Henry Moore Institute Programme highlights 2013-2014

The Henry Moore Institute is a centre for the study of sculpture. Our 2013–2014 exhibition programme features a series of exhibitions addressing relationships between sculpture and display, the original and the copy, and how an action, encounter or object becomes a sculpture.

Robert FilliouRobert Filliou, Eins. Un. One…, 1984. 16,000 wooden cubes, paint, dimensions variable. Musée d’art moderne et contemporain Genève. © Mamco, Genève. Photo: I. Kalkkinen, Genève.

Spring
Vladimir Markov: Displays and Fictions
Voldemārs Matvejs was a Latvian painter and art theorist fascinated by the display and understanding of art. On publishing his writings in 1912, he assumed the name ‘Vladimir Markov.’ The following year, he travelled across Europe with a camera, visiting ethnographic collections of sculpture in search of a universal theory for the development and understanding of art. This display presents twenty-four photographs taken in museums and storerooms in London, Paris, Oslo and St Petersburg.

Robert Filliou: The Institute of Endless Possibilities
Filliou declared ‘art is what makes life more interesting than art.’ This first UK institutional solo exhibition devoted to the French artist asks the question: When does an everyday object become a sculpture? Using tools ranging from mobile museums to absent cleaners, masterpieces to chance operations, telepathic sculptures to musical economies, this spring, the Henry Moore Institute turns into an institute of endless possibilities, conducting its research through forty artworks made between 1962 and 1984.

Keir Smith: From Wall to Floor
In 2012, the Henry Moore Institute Archive of Sculptors’ Papers acquired the complete archive of British artist Keir Smith. This exhibition charts his evolving sculptural ideas through sketchbooks, highly detailed drawings and sculptures made between 1968 and 1979. In this period, Smith pushed the possibilities of painting into sculpture, using the landscape as a subject, site and support experimenting with the material possibilities of paint, canvas and stretcher and harnessing process into performance.

Alberto Giacometti: ‘Tête de femme (Flora Mayo)’ (c. 1927/1990)
Alberto Giacometti moved to Paris in 1922 to study under the French sculptor Emile-Antoine Bourdelle at the Académie de la Grande Chaumière. It was here he met Flora Mayo, an American artist with whom he had a relationship in the mid- to late 1920s. From his first drawings, paintings and sculptures Giacometti held a keen interest in portraiture, often sculpting those he was close to. Presented in the Institute’s series of single sculpture exhibitions, this posthumous cast highlights relationships between drawing and sculpture.

Summer
Indifferent Matter: From Object to Sculpture
Acts of naming and the power of display turn objects into sculptures. Pairing four ancient objects with four American sculptures of the 1960s and 1990s addressing museum conventions, Indifferent Matter explores what happens when matter becomes indifferent to its origins and perceivers. Neolithic Chinese jade discs and columns are displayed alongside Felix Gonzalez-Torres’s Untitled (Placebo) (1991). Roman sculptures by unknown authors of unknown sitters sit within a display structure made by British artist Steven Claydon, surrounded by Andy Warhol’s Silver Clouds (1966).

▸ **Data under study**
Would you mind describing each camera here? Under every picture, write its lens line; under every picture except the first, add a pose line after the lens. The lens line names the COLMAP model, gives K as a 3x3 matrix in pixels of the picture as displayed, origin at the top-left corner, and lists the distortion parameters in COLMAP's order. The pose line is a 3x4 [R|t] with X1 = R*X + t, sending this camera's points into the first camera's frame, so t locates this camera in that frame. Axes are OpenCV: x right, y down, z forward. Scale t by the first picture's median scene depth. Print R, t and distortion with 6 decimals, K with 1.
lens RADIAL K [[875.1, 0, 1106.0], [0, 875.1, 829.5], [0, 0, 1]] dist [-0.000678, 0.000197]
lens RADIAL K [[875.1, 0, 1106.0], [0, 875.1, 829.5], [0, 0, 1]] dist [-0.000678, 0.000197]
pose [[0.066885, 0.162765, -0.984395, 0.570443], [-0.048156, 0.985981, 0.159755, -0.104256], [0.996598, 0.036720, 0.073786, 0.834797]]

...

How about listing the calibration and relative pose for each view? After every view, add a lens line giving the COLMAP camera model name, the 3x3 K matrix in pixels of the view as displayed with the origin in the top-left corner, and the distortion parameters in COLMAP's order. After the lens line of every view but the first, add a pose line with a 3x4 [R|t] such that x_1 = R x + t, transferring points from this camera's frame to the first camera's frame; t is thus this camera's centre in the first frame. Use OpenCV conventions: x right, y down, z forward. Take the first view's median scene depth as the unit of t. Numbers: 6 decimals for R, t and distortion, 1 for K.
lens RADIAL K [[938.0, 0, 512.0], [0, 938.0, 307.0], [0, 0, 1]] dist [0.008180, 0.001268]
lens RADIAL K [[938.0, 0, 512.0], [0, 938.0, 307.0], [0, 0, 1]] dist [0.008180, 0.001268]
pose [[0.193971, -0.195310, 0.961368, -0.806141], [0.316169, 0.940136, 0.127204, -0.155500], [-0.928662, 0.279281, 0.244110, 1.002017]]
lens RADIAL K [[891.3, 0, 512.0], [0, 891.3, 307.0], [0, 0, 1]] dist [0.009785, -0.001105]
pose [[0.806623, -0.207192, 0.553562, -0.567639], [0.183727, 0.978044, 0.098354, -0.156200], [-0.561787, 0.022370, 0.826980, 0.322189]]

▸ **How to complete this task**
In the Henry Moore Institute programme, what name did Voldemārs Matvejs take when he published his writings in 1912?

▸ **Answer space**
Vladimir Markov.